Dez anos se passaram. Olga levando uma vida solitária. Não ia sequer fazer visitas a sua família. Quanto a Gregório, esquecera-o definitivamente. Não queria mais se aproximar daquele homem que tirou a vida de Gregorinho.

O carcereiro da prisão de são Cristóvão, ao chegar certo dia no presídio, se deparou com algo que lhe chamou a atenção. Alguém dera um alto grito, um gemido muito forte, depois do qual tudo voltou ao silêncio normal. Foi investigar o que se passara e, na cela onde se achava Gregório, viu-o pendurado, em uma tira de pano. O corpo estava completamente nu. Suicidara-se. Ao seu lado, um bilhete:

“Meu filho morreu e eu estou preso. Foram-se-me as alegrias. Tinha u’a mulher. Eu a amava muito e ainda continuo a amá-la. Aquela assassina levou-me a fazer o que nunca passou pela minha cabeça. Hoje eu sinto nojo dela. Foi ela a causa da minha infelicidade. Não me perguntem se eu me lembro como as coisas se passaram. Só me lembro que minha mulher me apanhou com a arma assassina na mão. Ninguém acreditou que eu era inocente. Sempre procurei dizer que ela era quem merecia a pena que hoje eu estou cumprindo. Não sei mesmo dar maiores e melhores explicações. A verdade é que eu me via dominado, inteiramente dominado por ela. Por fim, hoje eu vejo as rugas dominarem-me a face. Vejo-me, portanto, completamente livre dela. Ela sempre me escravizou. Hoje, ela não existe mais. Abandonou-me. Para sempre. Tive essa certeza, quando, ontem, tive o cuidado de pedir ao carcereiro um espelho. Nele eu me olhei detidamente. Foi uma angústia profunda a que eu senti. Pensava que ela não me deixaria nunca. Pensava que ela sempre estivesse ao meu lado. Para dizer a verdade, eu a amava. E eu cumpria, por isso mesmo, todos os seus caprichos. Foi a morte do meu inesquecível filho o mais horrendo de todos os seus caprichos, caprichos aos quais sempre me submeti sem nenhum constrangimento. Ah, maldita, infelizmente eu nada posso fazer contra ela, pois ela deixou de existir. O tempo a apagou. Ela já é coisa do passado”.

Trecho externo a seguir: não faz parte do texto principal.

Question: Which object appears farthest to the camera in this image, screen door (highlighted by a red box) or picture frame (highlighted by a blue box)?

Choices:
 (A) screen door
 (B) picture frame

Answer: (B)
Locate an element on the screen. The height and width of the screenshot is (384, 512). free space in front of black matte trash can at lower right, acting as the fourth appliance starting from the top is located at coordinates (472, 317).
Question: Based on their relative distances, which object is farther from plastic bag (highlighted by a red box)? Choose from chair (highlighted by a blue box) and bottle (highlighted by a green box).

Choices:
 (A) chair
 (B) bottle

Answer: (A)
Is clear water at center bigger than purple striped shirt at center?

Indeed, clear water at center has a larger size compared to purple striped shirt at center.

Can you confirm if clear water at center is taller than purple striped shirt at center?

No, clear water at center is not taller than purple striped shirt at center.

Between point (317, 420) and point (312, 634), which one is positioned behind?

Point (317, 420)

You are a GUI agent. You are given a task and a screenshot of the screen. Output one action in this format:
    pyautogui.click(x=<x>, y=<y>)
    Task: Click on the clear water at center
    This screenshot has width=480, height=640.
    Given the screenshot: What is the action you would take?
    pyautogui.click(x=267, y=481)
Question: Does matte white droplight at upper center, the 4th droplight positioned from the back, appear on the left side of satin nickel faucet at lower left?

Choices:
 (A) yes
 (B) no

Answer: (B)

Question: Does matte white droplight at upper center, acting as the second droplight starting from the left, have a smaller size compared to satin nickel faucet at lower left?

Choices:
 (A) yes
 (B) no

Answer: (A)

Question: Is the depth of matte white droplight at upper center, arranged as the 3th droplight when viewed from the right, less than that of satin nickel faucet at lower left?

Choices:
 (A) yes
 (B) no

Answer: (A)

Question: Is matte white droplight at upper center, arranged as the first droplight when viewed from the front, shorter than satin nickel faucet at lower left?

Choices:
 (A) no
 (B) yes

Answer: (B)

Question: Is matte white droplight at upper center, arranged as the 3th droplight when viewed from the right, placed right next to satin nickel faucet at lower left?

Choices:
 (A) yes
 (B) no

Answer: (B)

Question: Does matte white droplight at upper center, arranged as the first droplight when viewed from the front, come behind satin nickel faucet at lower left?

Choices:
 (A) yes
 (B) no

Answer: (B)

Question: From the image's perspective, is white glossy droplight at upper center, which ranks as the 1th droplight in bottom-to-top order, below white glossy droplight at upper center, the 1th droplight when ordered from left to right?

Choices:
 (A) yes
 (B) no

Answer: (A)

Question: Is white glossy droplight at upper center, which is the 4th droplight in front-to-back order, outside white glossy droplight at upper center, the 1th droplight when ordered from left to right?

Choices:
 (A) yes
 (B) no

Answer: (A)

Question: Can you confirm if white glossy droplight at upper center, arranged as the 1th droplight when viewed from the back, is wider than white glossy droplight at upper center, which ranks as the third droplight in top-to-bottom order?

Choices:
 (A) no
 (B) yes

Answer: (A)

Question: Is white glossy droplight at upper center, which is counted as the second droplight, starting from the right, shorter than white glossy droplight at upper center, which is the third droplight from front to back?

E, já no fim da missiva, Gregório confessava quem fora mesmo a responsável por tudo isso. Ela tornara a sua vida como que um pesadelo. Gregório não era escravo de outra pessoa. Escravizava-o, isso sim, a sua própria beleza. A beleza que não admitia ser devorada pelo tempo. A beleza que sentia inveja das belezas mais jovens e ricas de esplendores. A beleza criminosa, enfim, que o dominava a ponto de cegá-lo.